# [Aim of the exercise]
Skip the pictures and repeat each line of the data exactly.

-.-.-

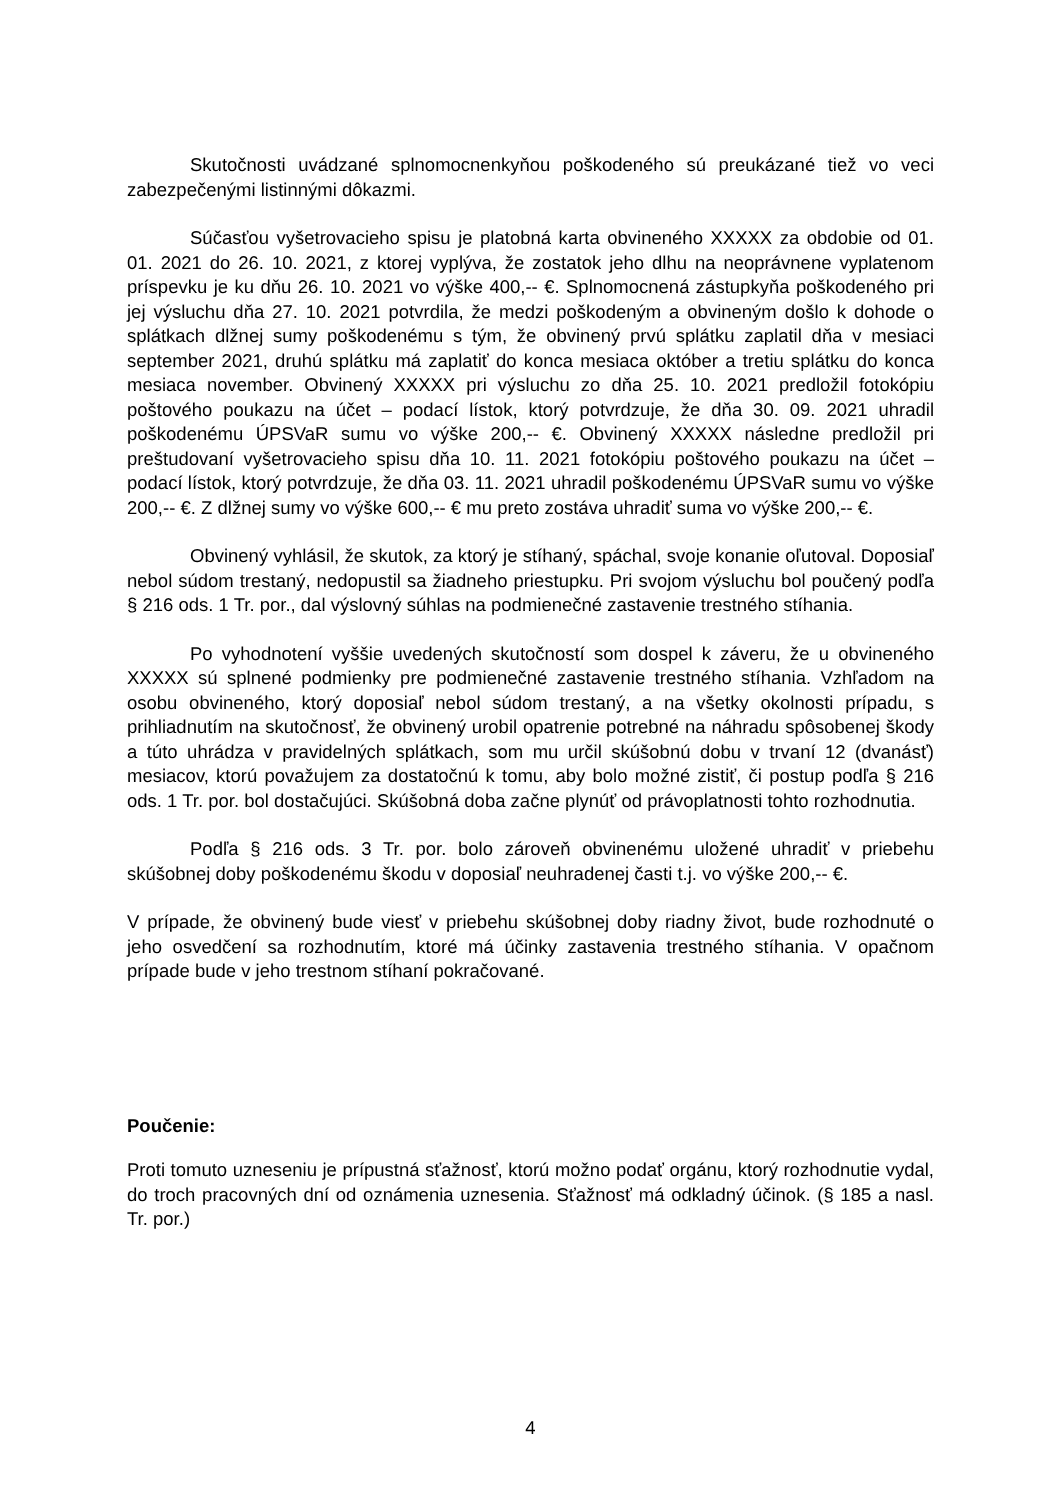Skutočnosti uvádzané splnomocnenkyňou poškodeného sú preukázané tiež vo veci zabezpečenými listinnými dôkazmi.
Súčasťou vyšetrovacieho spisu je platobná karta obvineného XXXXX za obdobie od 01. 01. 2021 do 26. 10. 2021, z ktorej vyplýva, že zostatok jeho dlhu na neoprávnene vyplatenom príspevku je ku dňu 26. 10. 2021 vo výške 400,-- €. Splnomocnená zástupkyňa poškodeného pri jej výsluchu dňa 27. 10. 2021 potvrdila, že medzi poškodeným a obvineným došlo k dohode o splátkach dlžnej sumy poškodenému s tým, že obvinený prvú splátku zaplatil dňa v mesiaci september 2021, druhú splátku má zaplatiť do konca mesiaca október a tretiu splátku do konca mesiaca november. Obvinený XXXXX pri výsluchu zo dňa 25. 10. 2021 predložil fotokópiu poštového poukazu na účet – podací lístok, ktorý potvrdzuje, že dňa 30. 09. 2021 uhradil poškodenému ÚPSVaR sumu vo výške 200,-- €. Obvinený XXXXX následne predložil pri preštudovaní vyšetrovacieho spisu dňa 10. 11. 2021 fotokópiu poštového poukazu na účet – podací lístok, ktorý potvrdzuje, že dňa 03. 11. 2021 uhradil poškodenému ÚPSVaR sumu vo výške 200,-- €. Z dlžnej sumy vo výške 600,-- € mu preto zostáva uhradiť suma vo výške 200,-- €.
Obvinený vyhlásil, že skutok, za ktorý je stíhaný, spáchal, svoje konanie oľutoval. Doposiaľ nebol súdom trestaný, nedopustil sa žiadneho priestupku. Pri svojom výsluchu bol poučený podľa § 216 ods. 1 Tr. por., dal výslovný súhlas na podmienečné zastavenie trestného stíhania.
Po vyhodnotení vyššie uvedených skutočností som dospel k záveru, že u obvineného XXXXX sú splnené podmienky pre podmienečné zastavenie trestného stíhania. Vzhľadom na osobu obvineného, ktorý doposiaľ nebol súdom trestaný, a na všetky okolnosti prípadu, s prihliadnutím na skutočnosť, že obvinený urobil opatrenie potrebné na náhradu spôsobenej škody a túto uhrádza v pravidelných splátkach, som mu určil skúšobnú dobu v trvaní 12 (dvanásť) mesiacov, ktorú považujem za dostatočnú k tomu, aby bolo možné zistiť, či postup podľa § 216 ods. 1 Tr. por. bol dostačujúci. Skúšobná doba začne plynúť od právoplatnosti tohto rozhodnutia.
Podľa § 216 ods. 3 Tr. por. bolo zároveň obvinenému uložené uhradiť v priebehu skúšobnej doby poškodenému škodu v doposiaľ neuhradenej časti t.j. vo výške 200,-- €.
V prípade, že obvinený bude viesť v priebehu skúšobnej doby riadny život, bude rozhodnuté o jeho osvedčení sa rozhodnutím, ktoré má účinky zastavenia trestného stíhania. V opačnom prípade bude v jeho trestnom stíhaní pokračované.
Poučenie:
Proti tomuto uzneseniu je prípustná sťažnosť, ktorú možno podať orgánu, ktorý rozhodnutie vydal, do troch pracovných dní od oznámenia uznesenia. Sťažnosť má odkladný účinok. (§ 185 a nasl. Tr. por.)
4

-.-.-

# [Finished task]
Skutočnosti uvádzané splnomocnenkyňou poškodeného sú preukázané tiež vo veci zabezpečenými listinnými dôkazmi.
Súčasťou vyšetrovacieho spisu je platobná karta obvineného XXXXX za obdobie od 01. 01. 2021 do 26. 10. 2021, z ktorej vyplýva, že zostatok jeho dlhu na neoprávnene vyplatenom príspevku je ku dňu 26. 10. 2021 vo výške 400,-- €. Splnomocnená zástupkyňa poškodeného pri jej výsluchu dňa 27. 10. 2021 potvrdila, že medzi poškodeným a obvineným došlo k dohode o splátkach dlžnej sumy poškodenému s tým, že obvinený prvú splátku zaplatil dňa v mesiaci september 2021, druhú splátku má zaplatiť do konca mesiaca október a tretiu splátku do konca mesiaca november. Obvinený XXXXX pri výsluchu zo dňa 25. 10. 2021 predložil fotokópiu poštového poukazu na účet – podací lístok, ktorý potvrdzuje, že dňa 30. 09. 2021 uhradil poškodenému ÚPSVaR sumu vo výške 200,-- €. Obvinený XXXXX následne predložil pri preštudovaní vyšetrovacieho spisu dňa 10. 11. 2021 fotokópiu poštového poukazu na účet – podací lístok, ktorý potvrdzuje, že dňa 03. 11. 2021 uhradil poškodenému ÚPSVaR sumu vo výške 200,-- €. Z dlžnej sumy vo výške 600,-- € mu preto zostáva uhradiť suma vo výške 200,-- €.
Obvinený vyhlásil, že skutok, za ktorý je stíhaný, spáchal, svoje konanie oľutoval. Doposiaľ nebol súdom trestaný, nedopustil sa žiadneho priestupku. Pri svojom výsluchu bol poučený podľa § 216 ods. 1 Tr. por., dal výslovný súhlas na podmienečné zastavenie trestného stíhania.
Po vyhodnotení vyššie uvedených skutočností som dospel k záveru, že u obvineného XXXXX sú splnené podmienky pre podmienečné zastavenie trestného stíhania. Vzhľadom na osobu obvineného, ktorý doposiaľ nebol súdom trestaný, a na všetky okolnosti prípadu, s prihliadnutím na skutočnosť, že obvinený urobil opatrenie potrebné na náhradu spôsobenej škody a túto uhrádza v pravidelných splátkach, som mu určil skúšobnú dobu v trvaní 12 (dvanásť) mesiacov, ktorú považujem za dostatočnú k tomu, aby bolo možné zistiť, či postup podľa § 216 ods. 1 Tr. por. bol dostačujúci. Skúšobná doba začne plynúť od právoplatnosti tohto rozhodnutia.
Podľa § 216 ods. 3 Tr. por. bolo zároveň obvinenému uložené uhradiť v priebehu skúšobnej doby poškodenému škodu v doposiaľ neuhradenej časti t.j. vo výške 200,-- €.
V prípade, že obvinený bude viesť v priebehu skúšobnej doby riadny život, bude rozhodnuté o jeho osvedčení sa rozhodnutím, ktoré má účinky zastavenia trestného stíhania. V opačnom prípade bude v jeho trestnom stíhaní pokračované.
Poučenie:
Proti tomuto uzneseniu je prípustná sťažnosť, ktorú možno podať orgánu, ktorý rozhodnutie vydal, do troch pracovných dní od oznámenia uznesenia. Sťažnosť má odkladný účinok. (§ 185 a nasl. Tr. por.)
4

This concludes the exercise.